Was das Strafprozessverfahren anlangt, so möchten wir nicht mit dem Herrn Verfasser die ausschliessliche Zuweisung der Steuerübertretungen oder Vergehen an die ordentlichen Gerichte befürworten. Wir erachten die Entscheidung durch die Finanzbehörden umso mehr als angemessen, als diese wegen ihrer technischen Kenntnisse die Schwere der Delikte zu würdigen besser in der Lage sind, als die Gerichte, denen jene Kenntnisse und damit der Maassstab der richtigen Beurtheilung in der Regel nicht beiwohnt. Dies Verfahren ist kurz, rasch und billig. Die Entscheidungen dürfen nicht arbiträr sein, jedoch muss Milderung der Strafe den gegebenen Umständen nach in der höheren Instanz des Verwaltungsverfahrens eintreten können. Das Recht, auf die Entscheidung der Gerichte anzutragen, muss dagegen zur Beseitigung vermeintlicher Unrichtigkeiten der Finanzbehörden dem Angeschuldigten im weitesten Umfange gestattet sein. Die entscheidenden Gerichte sollen aber nicht besondere Gefällegerichte, sondern die ordentlichen Gerichte sein. Die Zuständigkeit der Gerichte entscheidet sich für die einzelnen Fälle ohne Bedenken nach den allgemeinen Vorschriften im Hinblick auf das für das jeweilige Delict vorgesehene Strafmaass.
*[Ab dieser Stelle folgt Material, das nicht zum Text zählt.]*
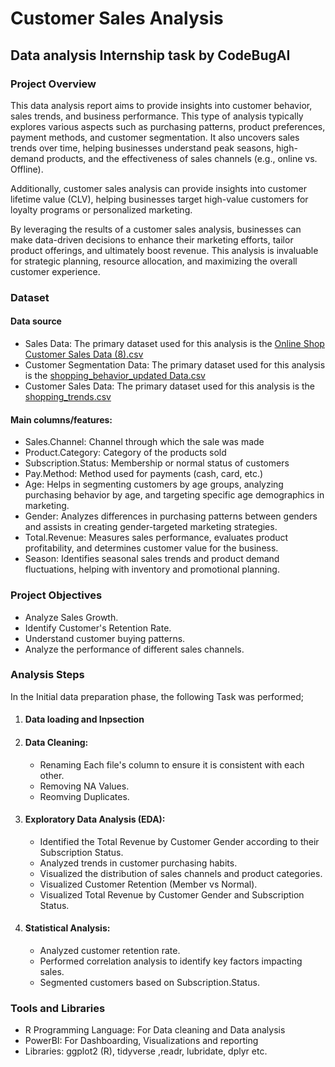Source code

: # Customer Sales Analysis
## Data analysis Internship task by CodeBugAI


### Project Overview

This data analysis report aims to provide insights into customer behavior, sales trends, and business performance. This type of analysis typically explores various aspects such as purchasing patterns, product preferences, payment methods, and customer segmentation. It also uncovers sales trends over time, helping businesses understand peak seasons, high-demand products, and the effectiveness of sales channels (e.g., online vs. Offline).

Additionally, customer sales analysis can provide insights into customer lifetime value (CLV), helping businesses target high-value customers for loyalty programs or personalized marketing. 

By leveraging the results of a customer sales analysis, businesses can make data-driven decisions to enhance their marketing efforts, tailor product offerings, and ultimately boost revenue. This analysis is invaluable for strategic planning, resource allocation, and maximizing the overall customer experience.


### Dataset

#### Data source
- Sales Data: The primary dataset used for this analysis is the [Online Shop Customer Sales Data (8).csv](https://www.kaggle.com/datasets/onlineretailshop/online-shop-customer-sales-data)
- Customer Segmentation Data: The primary dataset used for this analysis is the [shopping_behavior_updated Data.csv](https://www.kaggle.com/datasets/zeesolver/consumer-behavior-and-shopping-habits-dataset)
- Customer Sales Data: The primary dataset used for this analysis is the [shopping_trends.csv]((https://www.kaggle.com/datasets/iamsouravbanerjee/customer-shopping-trends-dataset?select=shopping_trends.csv))

#### Main columns/features:
- Sales.Channel: Channel through which the sale was made
- Product.Category: Category of the products sold
- Subscription.Status: Membership or normal status of customers
- Pay.Method: Method used for payments (cash, card, etc.)
- Age: Helps in segmenting customers by age groups, analyzing purchasing behavior by age, and targeting specific age demographics in marketing.
- Gender: Analyzes differences in purchasing patterns between genders and assists in creating gender-targeted marketing strategies.
- Total.Revenue: Measures sales performance, evaluates product profitability, and determines customer value for the business.
- Season:  Identifies seasonal sales trends and product demand fluctuations, helping with inventory and promotional planning.


### Project Objectives
- Analyze Sales Growth.
- Identify Customer's Retention Rate.
- Understand customer buying patterns.
- Analyze the performance of different sales channels.


### Analysis Steps

In the Initial data preparation phase, the following Task was performed;
1. #### Data loading and Inpsection
   
2. #### Data Cleaning:
   - Renaming Each file's column to ensure it is consistent with each other.
   - Removing NA Values.
   - Reomving Duplicates.
 
3. ####  Exploratory Data Analysis (EDA):
   - Identified the Total Revenue by Customer Gender according to their Subscription Status.
   - Analyzed trends in customer purchasing habits.
   - Visualized the distribution of sales channels and product categories.
   - Visualized Customer Retention (Member vs Normal).
   - Visualized Total Revenue by Customer Gender and Subscription Status.

3. #### Statistical Analysis:
   - Analyzed customer retention rate.
   - Performed correlation analysis to identify key factors impacting sales.
   - Segmented customers based on Subscription.Status.


### Tools and Libraries

- R Programming Language: For Data cleaning and Data analysis
- PowerBI: For Dashboarding, Visualizations and reporting
- Libraries: ggplot2 (R), tidyverse ,readr, lubridate, dplyr etc.
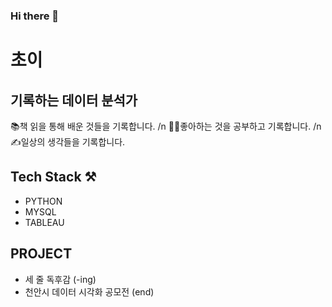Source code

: ### Hi there 👋

# 초이
## 기록하는 데이터 분석가

 📚책 읽을 통해 배운 것들을 기록합니다. /n
👨‍💻좋아하는 것을 공부하고 기록합니다. /n
✍일상의 생각들을 기록합니다.


## Tech Stack ⚒️
- PYTHON
- MYSQL
- TABLEAU


## PROJECT
- 세 줄 독후감 (-ing)
- 천안시 데이터 시각화 공모전 (end)

<!--
**jjeori/jjeori** is a ✨ _special_ ✨ repository because its `README.md` (this file) appears on your GitHub profile.

Here are some ideas to get you started:

- 🔭 I’m currently working on ...
- 🌱 I’m currently learning ...
- 👯 I’m looking to collaborate on ...
- 🤔 I’m looking for help with ...
- 💬 Ask me about ...
- 📫 How to reach me: ...
- 😄 Pronouns: ...
- ⚡ Fun fact: ...
-->
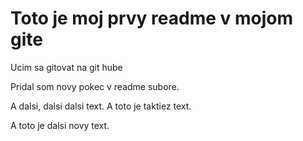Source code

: # Toto je moj prvy readme v mojom gite

Ucim sa gitovat na git hube

Pridal som novy pokec v readme subore.

A dalsi, dalsi dalsi text.
A toto je taktiez text.

A toto je dalsi novy text.
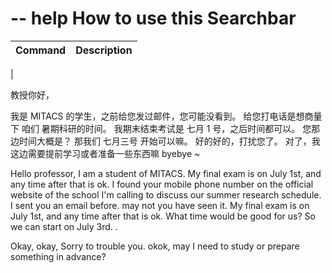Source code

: # -- help How to use this Searchbar
| Command | Description |
| ------- | ----------- |
| 



教授你好，


我是 MITACS 的学生，之前给您发过邮件，您可能没看到。
给您打电话是想商量下 咱们 暑期科研的时间。
我期末结束考试是 七月 1 号，之后时间都可以。
您那边时间大概是？
那我们 七月三号 开始可以嘛。
好的好的，打扰您了。
对了，我这边需要提前学习或者准备一些东西嘛
byebye ~


Hello professor, I am a student of MITACS. 
My final exam is on July 1st, and any time after that is ok.
I found your mobile phone number on the official website of the school
I'm calling to discuss our summer research schedule.
I sent you an email before. may not you  have seen it. 
 My final exam is on July 1st, and any time after that is ok.
What time would be good for us? 
So we can start on July 3rd. .

Okay, okay, Sorry to trouble you.
okok, may I need to study or prepare something in advance?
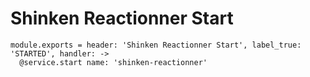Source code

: 
# Shinken Reactionner Start

    module.exports = header: 'Shinken Reactionner Start', label_true: 'STARTED', handler: ->
      @service.start name: 'shinken-reactionner'
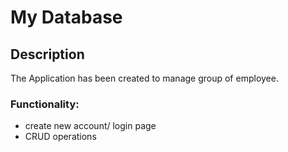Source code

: # My Database

## Description

The Application has been created to manage group of employee. 

### Functionality:

* create new account/ login page
* CRUD operations
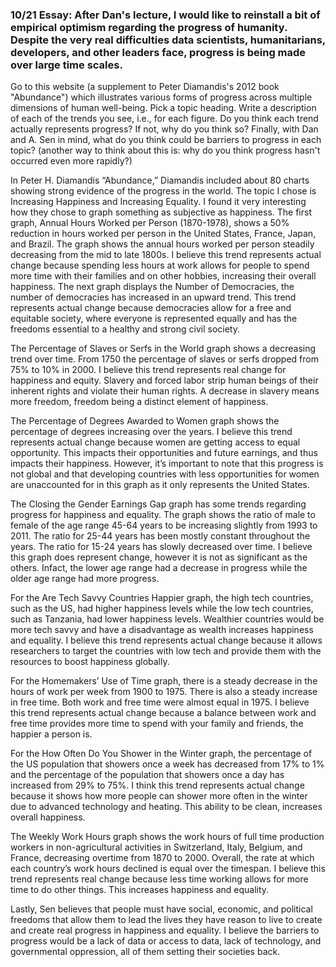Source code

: ### 10/21 Essay: After Dan's lecture, I would like to reinstall a bit of empirical optimism regarding the progress of humanity. Despite the very real difficulties data scientists, humanitarians, developers, and other leaders face, progress is being made over large time scales.
Go to this website (a supplement to Peter Diamandis's 2012 book "Abundance") which illustrates various forms of progress across multiple dimensions of human well-being. Pick a topic heading. Write a description of each of the trends you see, i.e., for each figure. Do you think each trend actually represents progress? If not, why do you think so? Finally, with Dan and A. Sen in mind, what do you think could be barriers to progress in each topic? (another way to think about this is: why do you think progress hasn't occurred even more rapidly?)

In Peter H. Diamandis “Abundance,” Diamandis included about 80 charts showing strong evidence of the progress in the world. The topic I chose is Increasing Happiness and Increasing Equality. I found it very interesting how they chose to graph something as subjective as happiness. The first graph, Annual Hours Worked per Person (1870-1978), shows a 50% reduction in hours worked per person in the United States, France, Japan, and Brazil. The graph shows the annual hours worked per person steadily decreasing from the mid to late 1800s. I believe this trend represents actual change because spending less hours at work allows for people to spend more time with their families and on other hobbies, increasing their overall happiness. 
The next graph displays the Number of Democracies, the number of democracies has increased in an upward trend. This trend represents actual change because democracies allow for a free and equitable society, where everyone is represented equally and has the freedoms essential to a healthy and strong civil society.

The Percentage of Slaves or Serfs in the World graph shows a decreasing trend over time. From 1750 the percentage of slaves or serfs dropped from 75% to 10% in 2000. I believe this trend represents real change for happiness and equity. Slavery and forced labor strip human beings of their inherent rights and violate their human rights. A decrease in slavery means more freedom, freedom being a distinct element of happiness. 

The Percentage of Degrees Awarded to Women graph shows the percentage of degrees increasing over the years. I believe this trend represents actual change because women are getting access to equal opportunity. This impacts their opportunities and future earnings, and thus impacts their happiness. However, it’s important to note that this progress is not global and that developing countries with less opportunities for women are unaccounted for in this graph as it only represents the United States. 
 
The Closing the Gender Earnings Gap graph has some trends regarding progress for happiness and equality. The graph shows the ratio of male to female of the age range 45-64 years to be increasing slightly from 1993 to 2011. The ratio for 25-44 years has been mostly constant throughout the years. The ratio for 15-24 years has slowly decreased over time. I believe this graph does represent change, however it is not as significant as the others. Infact, the lower age range had a decrease in progress while the older age range had more progress. 

For the Are Tech Savvy Countries Happier graph, the high tech countries, such as the US, had higher happiness levels while the low tech countries, such as Tanzania, had lower happiness levels. Wealthier countries would be more tech savvy and have a disadvantage as wealth increases happiness and equality. I believe this trend represents actual change because it allows researchers to target the countries with low tech and provide them with the resources to boost happiness globally.

For the Homemakers’ Use of Time graph, there is a steady decrease in the hours of work per week from 1900 to 1975. There is also a steady increase in free time. Both work and free time were almost equal in 1975. I believe this trend represents actual change because a balance between work and free time provides more time to spend with your family and friends, the happier a person is. 

For the How Often Do You Shower in the Winter graph, the percentage of the US population that showers once a week has decreased from 17% to 1% and the percentage of the population that showers once a day has increased from 29% to 75%. I think this trend represents actual change because it shows how more people can shower more often in the winter due to advanced technology and heating. This ability to be clean, increases overall happiness. 

The Weekly Work Hours graph shows the work hours of full time production workers in non-agricultural activities in Switzerland, Italy, Belgium, and France, decreasing overtime from 1870 to 2000. Overall, the rate at which each country’s work hours declined is equal over the timespan. I believe this trend represents real change because less time working allows for more time to do other things. This increases happiness and equality. 

Lastly, Sen believes that people must have social, economic, and political freedoms that allow them to lead the lives they have reason to live to create and create real progress in happiness and equality. I believe the barriers to progress would be a lack of data or access to data, lack of technology, and governmental oppression, all of them setting their societies back.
Auf den besonderen Theil des materiellen Strafrechts ist der Herr Verfasser nicht näher eingegangen, weil dieses wegen der verschiedenen Zweige des Steuerwesens überhaupt nicht die Arbeit eines einzelnen Mannes sei, sondern nur vereinten Kräften verschiedener mit den einzelnen Steuerzweigen besonders vertrauten Personen möglich sein würde, denen die besonderen technischen Kenntnisse innewohnen. Aus gleichen Erwägungen erachten wir auch eine vereinte Kodifizirung des gesammten Steuerstrafrechts nicht für ausführbar und glauben, dass die Spezialgesetzgebung nach den einzelnen Abgabenarten und in Verbindung mit den Steuergesetzen selbst geboten sei. Wie diese nicht stetig sind, müssen sich auch die Strafgesetze fortwährend ändern. Im Steuergesetze selbst werden sich dann auch Versuch,

Theilnahme, Konkurrenz und Rückfälligkeit, sowie Konfiskation praktischer behandeln lassen.

Zum Schlusse geben wir mit dem Herrn Verfasser dem Wunsche Ausdruck, dass bereits auf den Universitäten besondere Vorlesungen über Steuerrecht und Steuerstrafrecht gehalten würden, damit schon den Studirenden der Werth und die Wichtigkeit gezeigt werde, welche für den Staat darin liegt, dass den Abgabengesetzen Folge gegeben wird, damit sie lernen, was es bedeutet,

dem Kaiser zu geben, was des Kaisers ist,

und dass die Verletzung der Steuergesetze nicht bloss ein Unrecht gegen den Staat, sondern auch gegen den Mitbürger darstelle, weil für die hinterzogenen Gefälle bezw. für die dadurch dem Staate und mittelbar den Gemeinden entgehende Einnahme stets Andere, oft weniger Bemittelte mit aufkommen Severin.

müssen.

Berichte der GEHE-Stiftung zu Dresden. 1886 und 188/7. Verlag von v. Zahn & Jaensch. SS. 50. und 19.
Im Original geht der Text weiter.